Let’s recap how every methodology tackled our information:

  1. Label Encoding: Turned our ‘Weekday’ into numbers, making Monday 0 and Sunday 6 — easy however probably deceptive.
  2. One-Sizzling Encoding: Gave ‘Outlook’ its personal columns, letting ‘sunny’, ‘overcast’, and ‘wet’ stand independently.
  3. Binary Encoding: Compressed our ‘Humidity’ into environment friendly binary code, saving house with out dropping info.
  4. Goal Encoding: Changed ‘Windy’ classes with common ‘Crowdedness’, capturing hidden relationships.
  5. Ordinal Encoding: Revered the pure order of ‘Temperature’, from ‘Very Low’ to ‘Very Excessive’.
  6. Cyclic Encoding: Reworked ‘Month’ into sine and cosine elements, preserving its round nature.
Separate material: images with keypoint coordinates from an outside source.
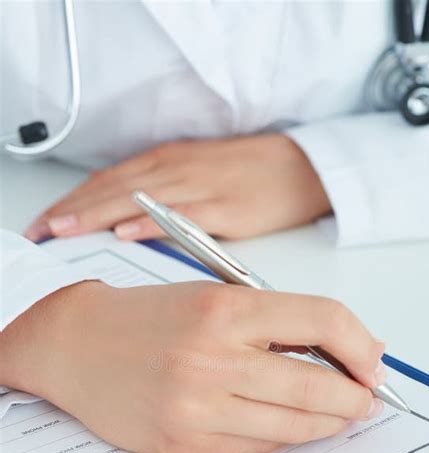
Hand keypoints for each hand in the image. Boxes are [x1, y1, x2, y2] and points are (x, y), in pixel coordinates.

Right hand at [0, 281, 384, 452]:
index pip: (322, 321)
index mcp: (224, 310)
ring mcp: (195, 408)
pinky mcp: (182, 445)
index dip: (360, 346)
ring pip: (291, 428)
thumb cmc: (148, 318)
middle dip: (355, 399)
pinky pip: (255, 449)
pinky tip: (289, 427)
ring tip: (337, 416)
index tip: (371, 363)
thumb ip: (274, 323)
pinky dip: (283, 439)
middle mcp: (211, 359)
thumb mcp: (212, 298)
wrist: (75, 345)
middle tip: (365, 400)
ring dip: (327, 424)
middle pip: (315, 387)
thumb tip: (341, 352)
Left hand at [25, 134, 330, 241]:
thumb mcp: (195, 176)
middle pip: (115, 188)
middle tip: (42, 233)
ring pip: (140, 199)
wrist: (302, 169)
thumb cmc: (247, 176)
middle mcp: (177, 168)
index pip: (108, 181)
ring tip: (67, 232)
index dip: (73, 201)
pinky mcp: (225, 208)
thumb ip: (159, 192)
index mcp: (167, 161)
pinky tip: (128, 232)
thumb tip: (121, 216)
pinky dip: (153, 222)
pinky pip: (183, 215)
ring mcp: (200, 187)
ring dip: (99, 215)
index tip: (45, 223)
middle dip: (74, 211)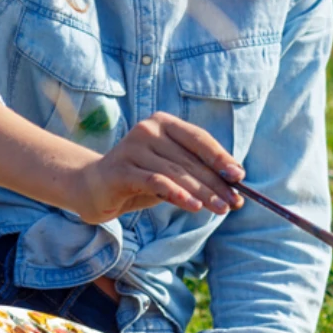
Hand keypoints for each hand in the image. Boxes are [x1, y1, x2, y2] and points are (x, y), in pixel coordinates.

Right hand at [71, 112, 244, 223]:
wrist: (94, 188)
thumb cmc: (138, 178)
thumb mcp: (169, 172)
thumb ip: (194, 174)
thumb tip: (233, 188)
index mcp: (162, 123)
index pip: (199, 138)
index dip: (221, 158)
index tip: (239, 177)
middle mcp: (147, 130)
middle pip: (190, 160)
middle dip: (216, 183)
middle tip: (234, 203)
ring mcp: (132, 148)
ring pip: (177, 173)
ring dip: (202, 193)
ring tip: (221, 209)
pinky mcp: (121, 170)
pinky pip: (156, 182)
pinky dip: (178, 194)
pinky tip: (194, 207)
There’s no one-size-fits-all resolution in categorical encoding. One of the best methodology is determined by your particular information, the character of your classes, and the necessities of your machine studying mannequin.

Encoding categorical information would possibly appear to be a small step within the grand scheme of a machine studying venture, nevertheless it’s typically these seemingly minor particulars that may make or break a mannequin’s efficiency.